The Assembly Language: Every instruction within the assembly language is formed as “bitpatterns” which consist of binary, (00010001, etc). But it is obviously impossibly for humans to remember binary fluently, so we have developed short words to represent such code. Here are a few examples of such code.
LOADA mem Load register A from memory address
LOADB mem Load register B from memory address
CONB con Load a constant value into register B
SAVEB mem Save register B to memory address
SAVEC mem Save register C to memory address
ADD Add A and B and store the result in C
SUB Subtract A and B and store the result in C
MUL Multiply A and B and store the result in C
DIV Divide A and B and store the result in C
COM Compare A and B and store the result in test
JUMP addr Jump to an address
JEQ addr Jump, if equal, to address
JNEQ addr Jump, if not equal, to address
JG addr Jump, if greater than, to address
JGE addr Jump, if greater than or equal, to address
JL addr Jump, if less than, to address
JLE addr Jump, if less than or equal, to address
STOP Stop execution
Imagine how annoying and complex it would be to write each line of code with binary, (which is read backwards and consists of adding numbers and what not). Assembly code is fairly similar to C, (a programming language that is an overcomplicated C++ language where every single line is written out in full, while C++ makes numerous shortcuts). If you understand C, or any widely used language, then assembly language would be a cinch to understand, maybe not write, but to grasp what is trying to be executed. Here is an example of C in its most simplistic form.
while (a <= 5)
b = b * a;
a = a + 1;
If you do not understand the code, then allow me to explain it, roughly. A and B are variables which represent the number 1. The brackets either end each statement or the class as a whole, (depending on how many brackets there are, and what formation they may be in). The asterisk means multiply, and the parenthesis means to isolate that statement. The semicolon means the end of each given line, after its variable or whatever is given. In this case, this bit of code will execute the factorial of 5!, which means 5*4*3*2*1 = 120. When compiled, in a console, it would display 120 as the answer. This is somewhat similar to how assembly code works. To make it easier, people essentially write assembly code in C first, and then with a C compiler, it is converted into assembly language. This is quite handy, since the majorities know C, and not the native CPU coding. Plus, C can be used for almost any sort of program, whether it is GUI or not. In the following example, it is assumed that the address starts at 128 in the CPU. As an “FYI” most CPU's have their assembly language, (however it may be compiled) to start at address line 128. And of course the ROM starts at 0, since this is where the beginning instructions start.

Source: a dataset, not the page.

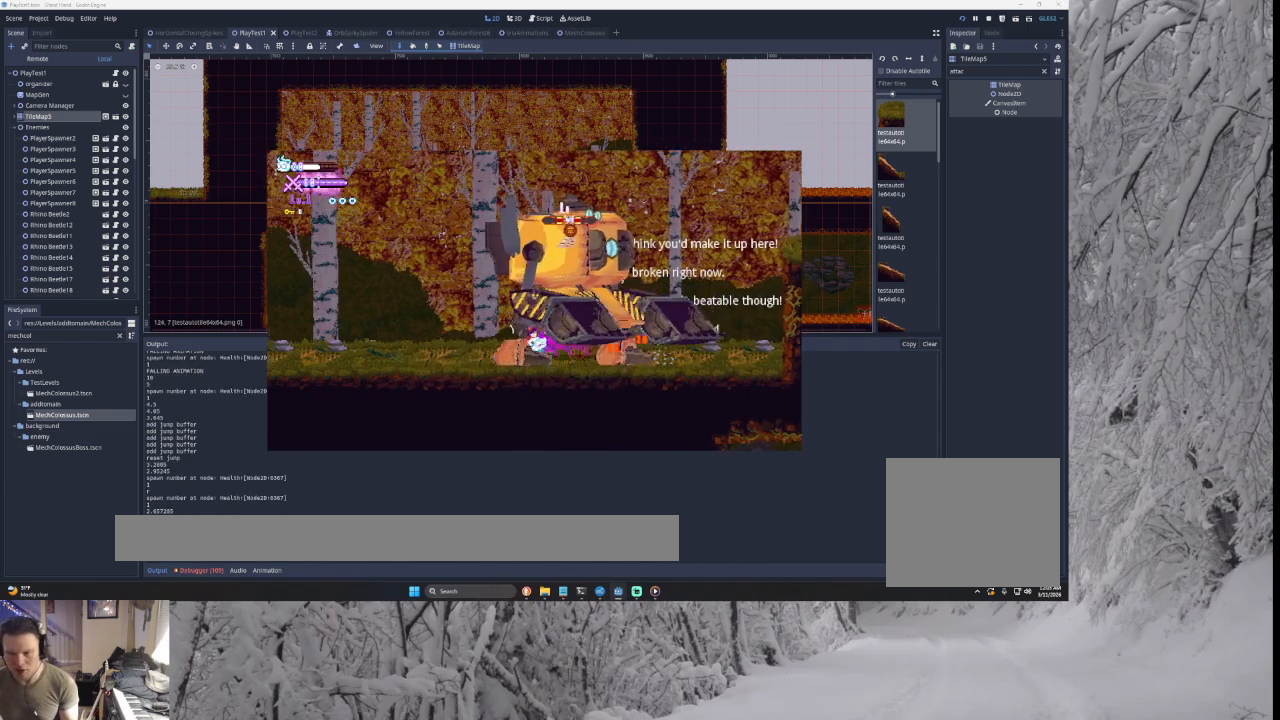
{"buttons": ["CROSS", "L1"], "left_stick": "center", "right_stick": "center", "events": [[100, "L1", "up"], [233, "L1", "down"], [400, "L1", "up"], [500, "L1", "down"]]}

// Assume a is at address 128
// Assume F is at address 129
0 CONB 1 // a=1;
1 SAVEB 128
2 CONB 1 // f=1;
3 SAVEB 129
4 LOADA 128 // if a > 5 the jump to 17
5 CONB 5
7 JG 17
8 LOADA 129 // f=f*a;
9 LOADB 128
11 SAVEC 129
12 LOADA 128 // a=a+1;
13 CONB 1
15 SAVEC 128
16 JUMP 4 // loop back to if
You may use the prior given table that explains each command of the assembly language to make more sense of this. I did not explain though, that every single time you see double slashes, (//) it means a comment is made. Such as line 8 of the assembly code means that line 129 of the CPU is variable f=f times a, end comment/statement, (;). If you were to view this code in the ROM, then it would be viewed as binary, such as the following table.
LOADA – 0100110001001111010000010100010001000001
LOADB – 0100110001001111010000010100010001000010
CONB – 01000011010011110100111001000010
Line 128 001100010011001000111000
And for the sake of repetition, here is an example of what it would look like, (somewhat) in ROM.
0 01000011010011110100111001000010 // CONB 1
2 0101001101000001010101100100010101000010 // SAVEB 128
4 01000011010011110100111001000010 // CONB 1
For the sake of simplicity, not everything was written in binary, but the point is made. As you can see, bytes of code in C, when converted to assembly code in ROM can nearly double in length of bytes.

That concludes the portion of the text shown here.